PROMPT: Below are lines of data; count those that contain "down" and give the total alone.

ENTRIES SUPPLIED:
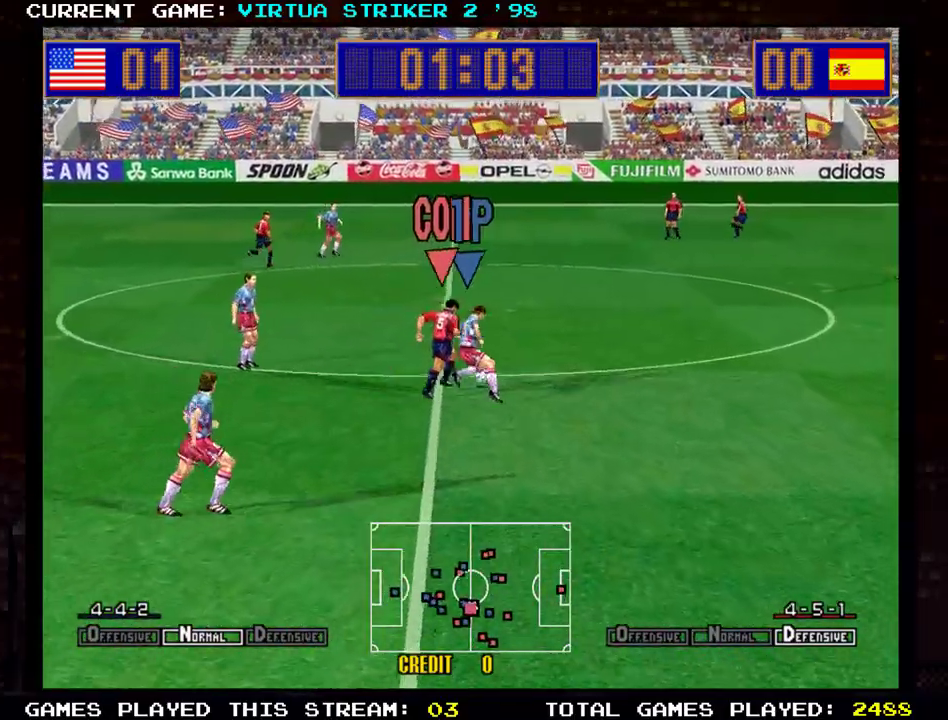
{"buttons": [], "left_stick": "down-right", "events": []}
---
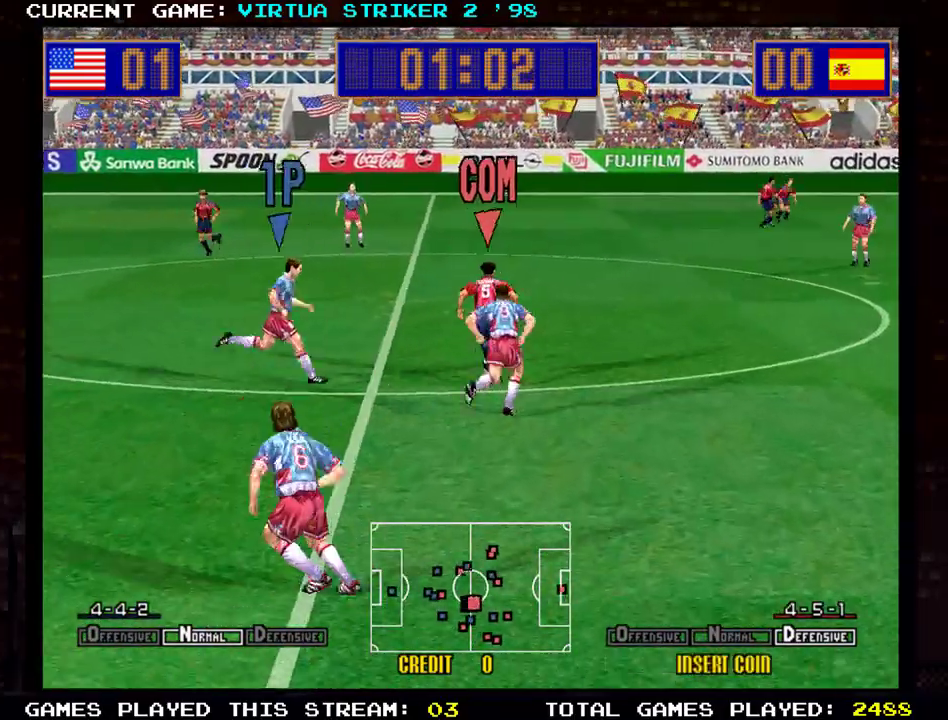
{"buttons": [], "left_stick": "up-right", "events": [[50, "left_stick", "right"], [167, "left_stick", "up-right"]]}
---
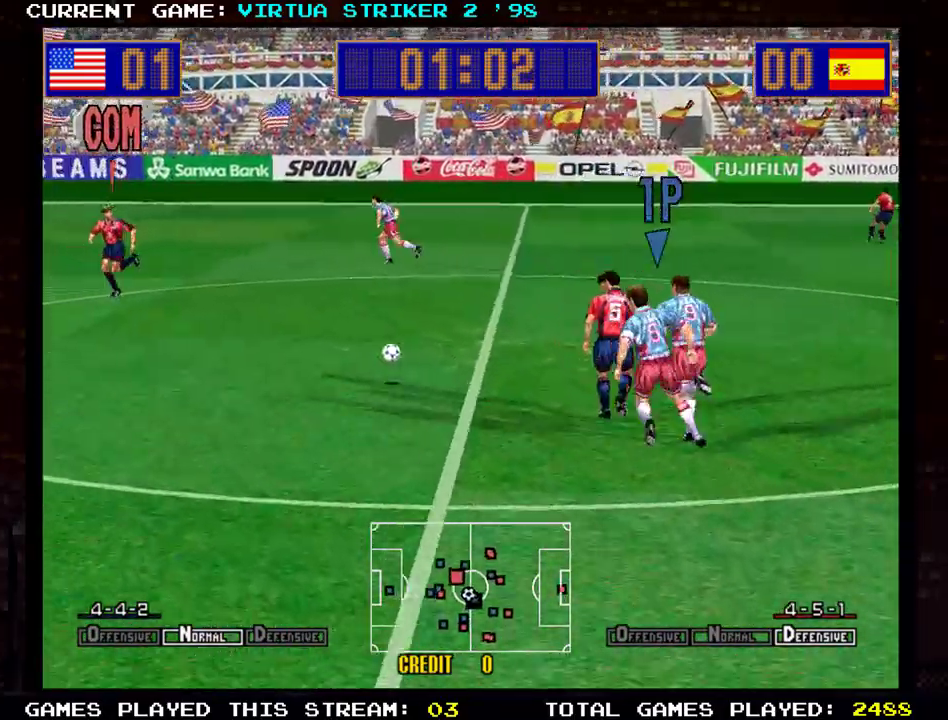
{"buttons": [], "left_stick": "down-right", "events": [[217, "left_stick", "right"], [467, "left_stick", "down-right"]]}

SOLUTION TO THIS PROBLEM: 2